[Extract Boundary: Start]

NEW YORK (March 5, 2006) --The NFL and its players union broke off talks again, leaving dozens of veterans in danger of becoming salary cap casualties before free agency begins a minute after midnight Monday.
The breakdown was typical of the topsy-turvy negotiations -- just when things seemed darkest, they got brighter. And when it looked optimistic a deal could be struck, as it seemed early Sunday, talks broke down.
"They're off," NFL vice president Joe Browne said after a day of bargaining that seemed to provide hope of an agreement. Earlier, the league had pushed back the deadline for teams to get under the salary cap from 6 p.m. ET to 10 p.m.
NFL spokesman Greg Aiello said the union broke off the talks and had no further explanation. Union officials could not immediately be reached for comment.
One of the endangered veterans went immediately -- center Kevin Mawae was cut by the New York Jets, although he probably would have been gone anyway because he is 35 and missed the final 10 games of last season with a triceps injury.
Other potential big names to go with a cap at $94.5 million instead of one as much as $10 million higher could be guard Will Shields of Kansas City and linebacker Derrick Brooks of Tampa Bay. Yet another in that category, Jets quarterback Chad Pennington, restructured his contract just before the midnight deadline, to ensure that he would stay with the team.
Most teams had contingency plans for the smaller cap and the larger one. Several, including Washington, the Jets and Tampa Bay were far over the cap.
These negotiations were by far the most difficult since the NFL and the NFL Players Association first agreed to free agency and a salary cap in 1992, ending years of labor unrest that included player strikes in 1982 and 1987. The contract has been extended several times since then, most of the time with ease.
But this time, the players asked for a change in the system.

[Extract Boundary: End]
[Data for analysis Boundary: Start]

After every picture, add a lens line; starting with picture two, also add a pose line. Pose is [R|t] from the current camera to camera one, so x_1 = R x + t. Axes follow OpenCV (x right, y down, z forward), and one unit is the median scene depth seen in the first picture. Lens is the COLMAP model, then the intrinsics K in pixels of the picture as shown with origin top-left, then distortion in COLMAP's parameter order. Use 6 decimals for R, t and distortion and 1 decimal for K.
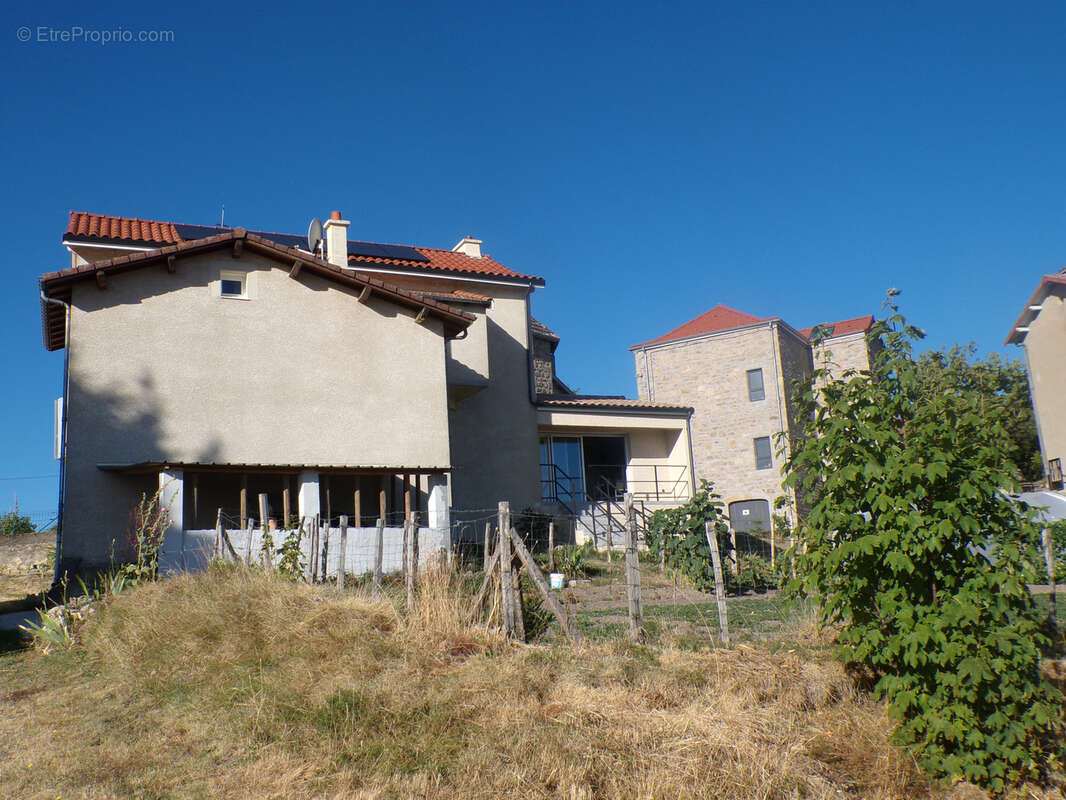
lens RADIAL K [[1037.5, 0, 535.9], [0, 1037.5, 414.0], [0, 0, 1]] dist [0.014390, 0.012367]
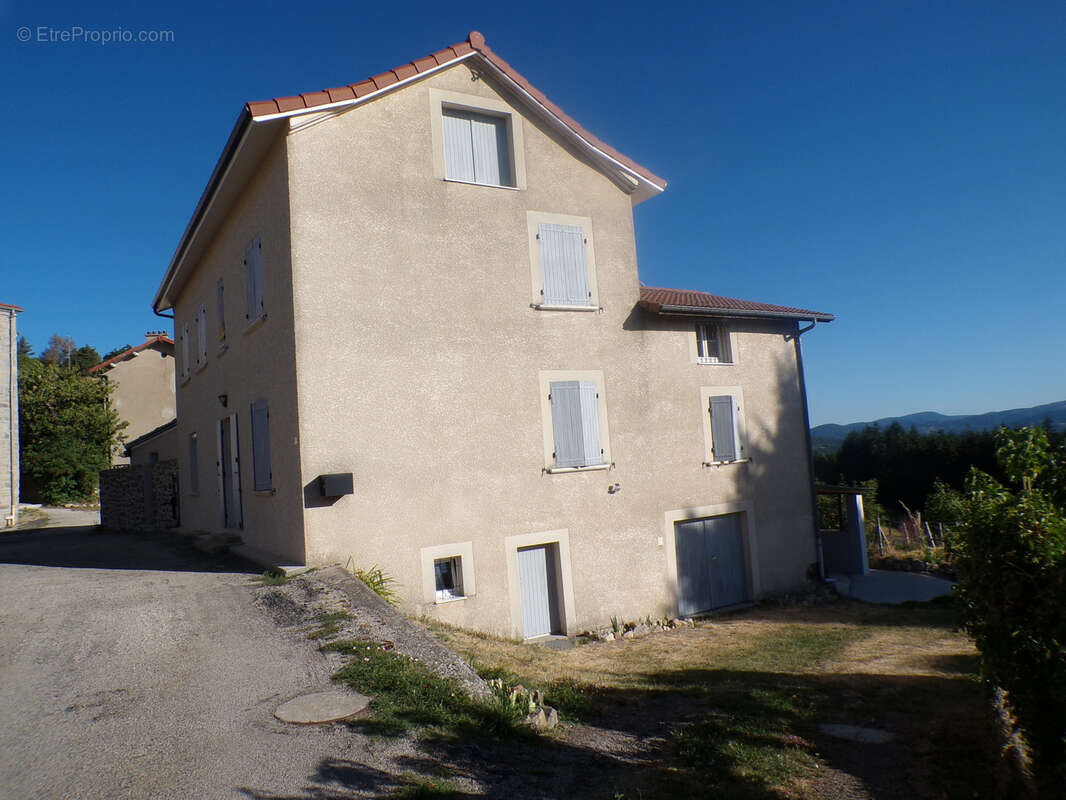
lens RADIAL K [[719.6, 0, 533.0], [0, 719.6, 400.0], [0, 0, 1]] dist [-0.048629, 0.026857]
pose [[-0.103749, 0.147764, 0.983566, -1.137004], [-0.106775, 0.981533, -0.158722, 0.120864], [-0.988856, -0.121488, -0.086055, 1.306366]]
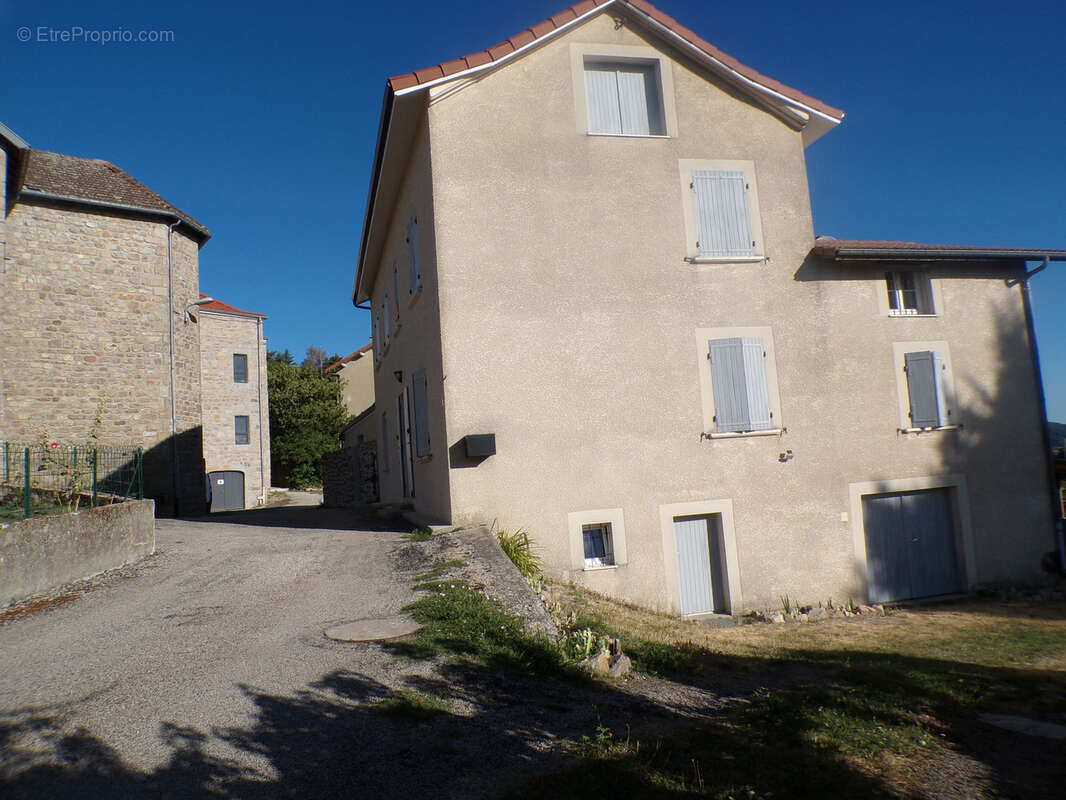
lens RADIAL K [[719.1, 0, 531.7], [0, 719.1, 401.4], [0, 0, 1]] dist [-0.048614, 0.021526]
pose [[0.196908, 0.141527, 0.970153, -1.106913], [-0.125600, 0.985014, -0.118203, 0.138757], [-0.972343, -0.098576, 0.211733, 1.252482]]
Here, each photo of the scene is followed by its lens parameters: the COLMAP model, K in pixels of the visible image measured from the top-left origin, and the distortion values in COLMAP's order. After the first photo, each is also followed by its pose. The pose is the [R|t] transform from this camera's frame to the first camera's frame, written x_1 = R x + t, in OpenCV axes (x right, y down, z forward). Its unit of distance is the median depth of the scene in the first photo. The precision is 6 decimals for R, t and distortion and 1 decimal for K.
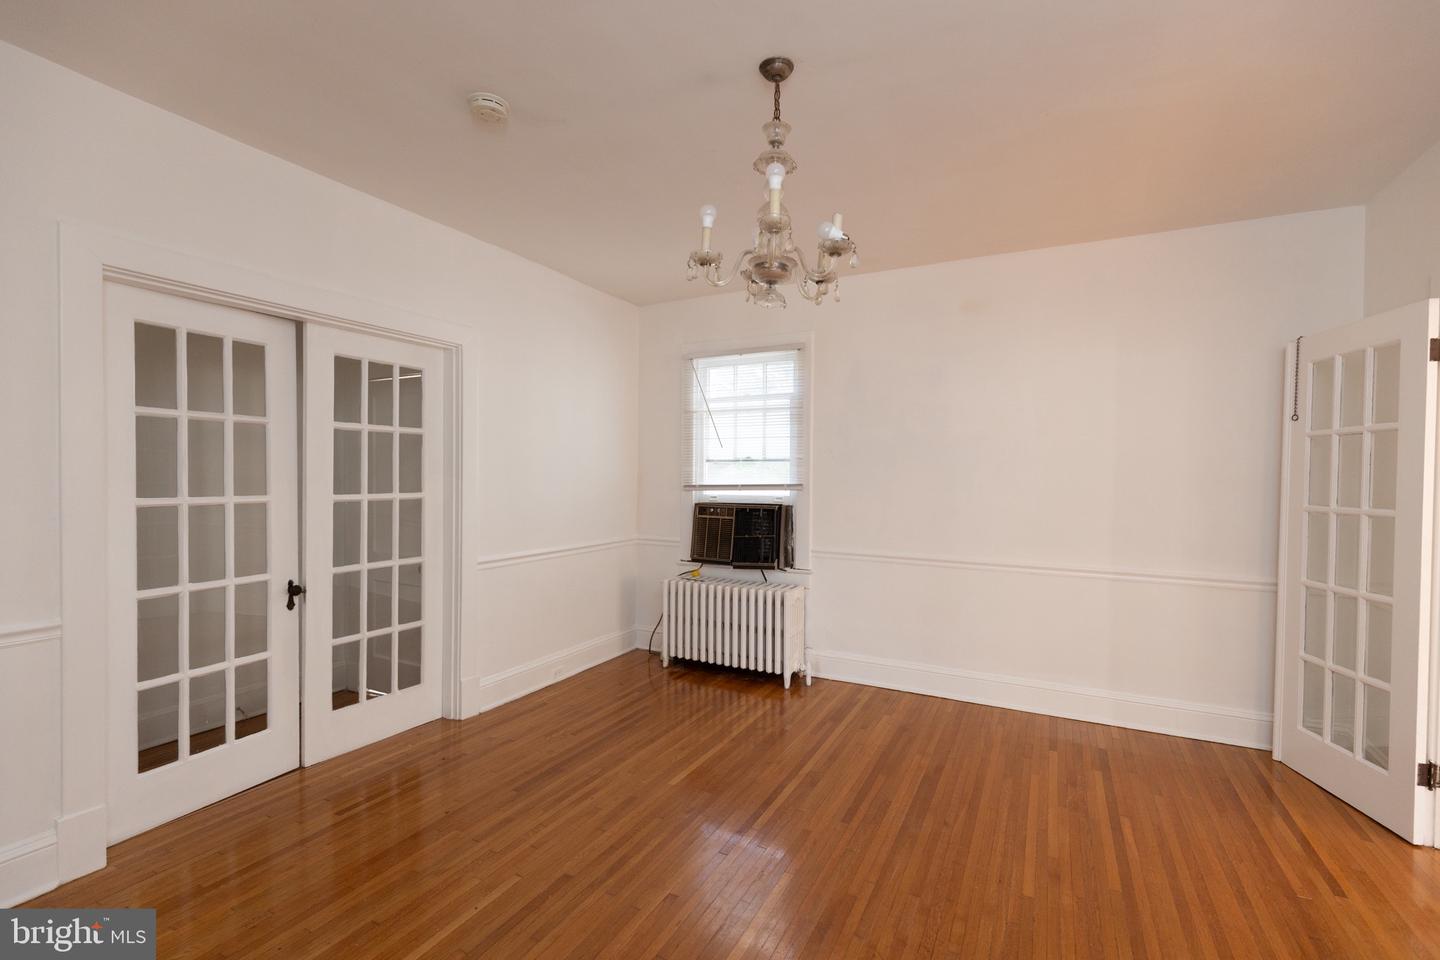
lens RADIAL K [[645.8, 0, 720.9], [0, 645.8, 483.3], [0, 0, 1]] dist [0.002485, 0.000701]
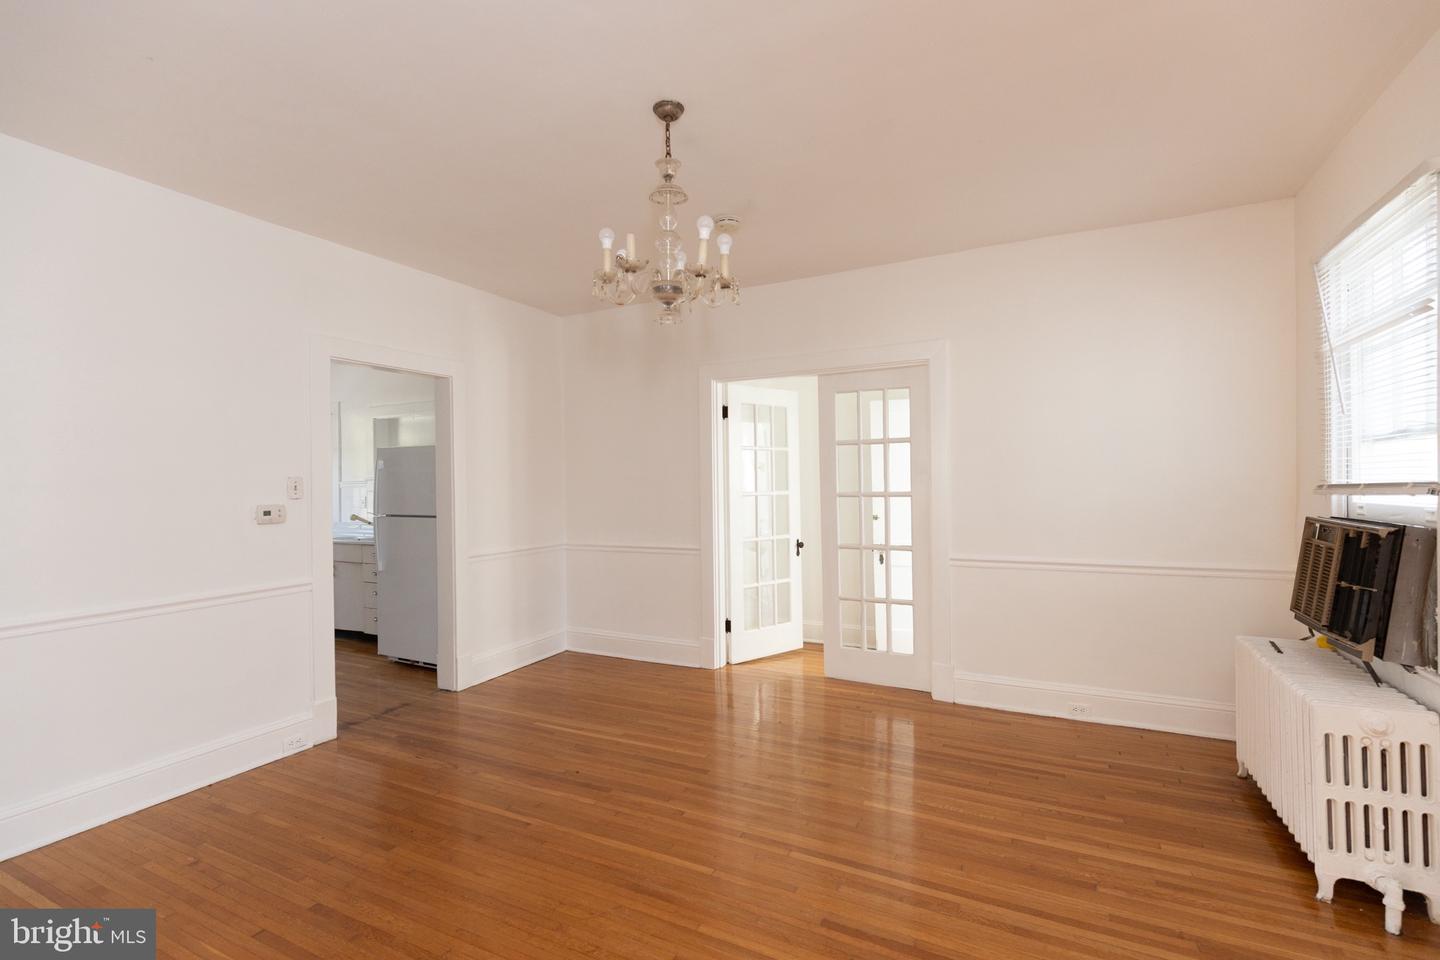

[Data for analysis Boundary: End]

● Tasks and exercises:
[a] According to the NFL labor article, why would Kevin Mawae probably have left the New York Jets even without the salary cap dispute? Answer in one to three sentences.
[b] Resume the NFL labor article after its final sentence, "But this time, the players asked for a change in the system."
The records have no connection to the NFL labor article.

● Your responses:
[a] He probably would have been gone anyway because he is 35 years old. He also missed the final 10 games of last season with a triceps injury.

[b]
Until now, they received their money primarily from television and ticket revenues. This time, they requested their share from all team revenues, including outside money generated by everything from parking to stadium naming rights.
That led to difficult negotiations, in part because the teams themselves are having their own dispute over that money because of the disparity in outside income made by low-revenue and high-revenue teams. Union leaders had suggested that it would be hard to reach agreement on a labor contract until the owners settled their own differences.
Both sides had seemed ready to compromise, largely because of the pressure of impending free agency.
It was supposed to begin last Friday but was put off for three days so the sides could continue talking. The talks appeared to be at a standstill last Thursday, when the owners took just 57 minutes to reject the union's last offer.
But seven hours later, the sides reversed course, agreeing to delay the start of free agency for three days so they could continue bargaining. That came as teams who had planned for a larger salary cap were preparing to cut large numbers of veterans.
"Many of those players would have been cut anyway," executive director of the union Gene Upshaw said Saturday, noting that veterans are cut every year but find jobs with other teams. This year, however, the extra cuts could glut the market, causing players to get less money even if they find jobs.